• SOURCE
========================

Chernobyl is the closest precedent to Fukushima, and it's not very close. Chernobyl at the time of the 1986 electric failure and explosion had four operating reactors and two more under construction. The Chernobyl accident involved one reactor meltdown. Other reactors kept operating for some time after the accident. The rector meltdown was eventually entombed, containing the meltdown and reducing the risk. Until Fukushima, Chernobyl was considered the worst nuclear power accident in history, and it is still far from over (albeit largely contained for the time being). The Chernobyl Exclusion Zone of roughly 1,000 square miles remains one of the most radioactive areas in the world and the clean-up is not even expected to be complete before 2065. 

 

At the time of the March 11, 2011, earthquake and tsunami, the Fukushima plant had six operating reactors. Three of them went into meltdown and a fourth was left with a heavily laden fuel pool teetering a hundred feet above the ground. Two other reactors were undamaged and have been shut down. Radiation levels remain lethal in each of the melted-down reactors, where the meltdowns appear to be held in check by water that is pumped into the reactors to keep them cool. In the process, the water gets irradiated and that which is not collected on site in leaking tanks flows steadily into the Pacific Ocean. Within the first two weeks, Fukushima radiation was comparable to Chernobyl's and while the levels have gone down, they remain elevated.

========================

• RECORD EXTRACTS

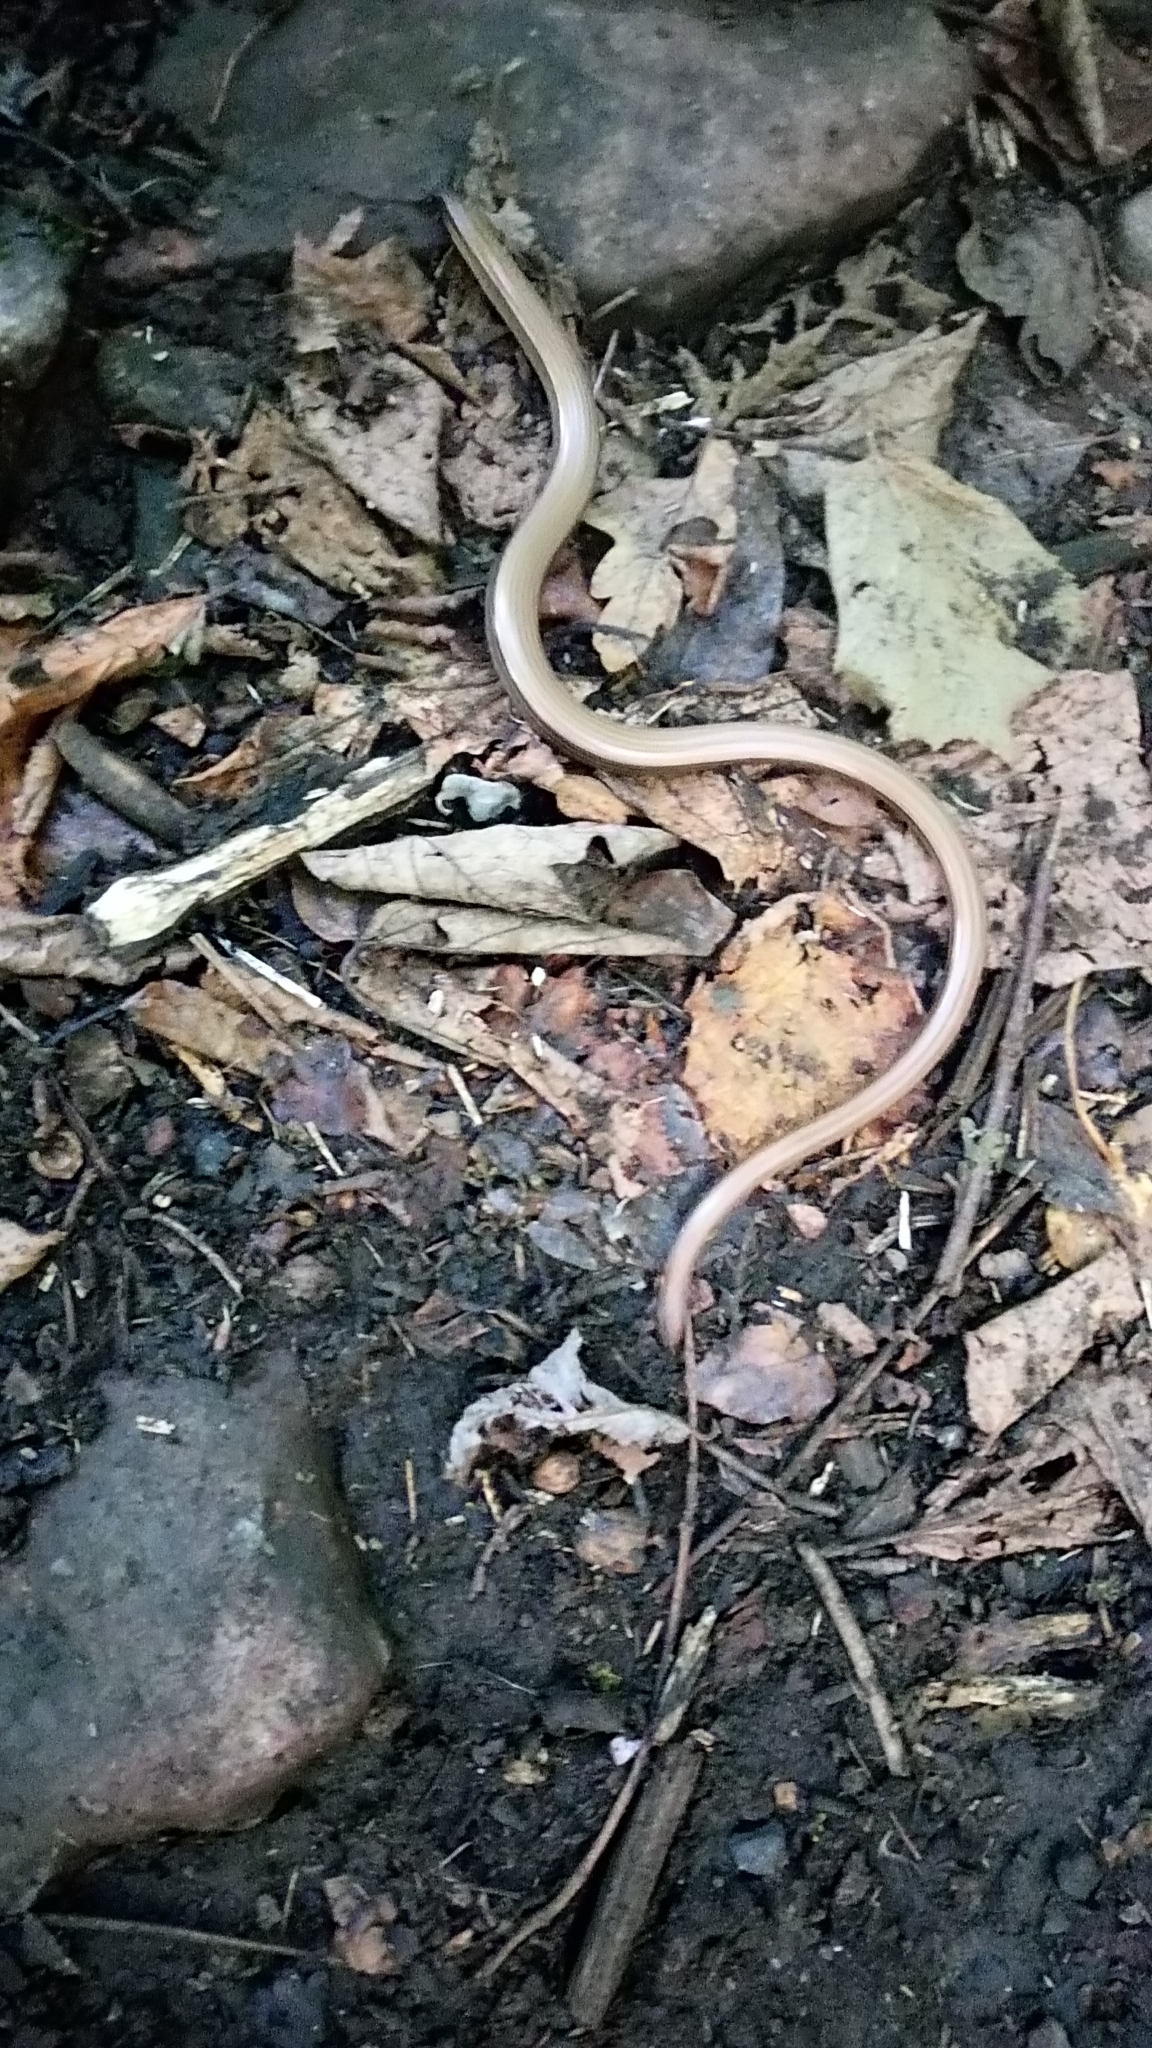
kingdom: Animalia
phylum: Chordata
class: Squamata
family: Anguidae
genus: Anguis
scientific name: Anguis fragilis
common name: Slow worm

========================

• WHAT YOU HAVE TO DO
Carry on with the passage comparing the Chernobyl and Fukushima nuclear accidents, picking up after its final sentence.

• OUTPUT OF THE TASK
 

The plant's corporate owner, Tokyo Electric Power Company (TEPCO), in turn effectively owned by the Japanese government after a 2012 nationalization , began removing more than 1,500 fuel rod assemblies from the teetering fuel pool in November, a delicate process expected to take a year or more. There are additional fuel pools attached to each of the melted down reactors and a much larger general fuel pool, all of which contain nuclear fuel rod assemblies that are secure only as long as TEPCO continues to cool them. The Fukushima Exclusion Zone, a 12-mile radius around the nuclear plant, is about 500 square miles (much of it ocean); little specific information about the exclusion zone is easily available, but media coverage in the form of disaster tourism is plentiful, including a Google Street View interactive display.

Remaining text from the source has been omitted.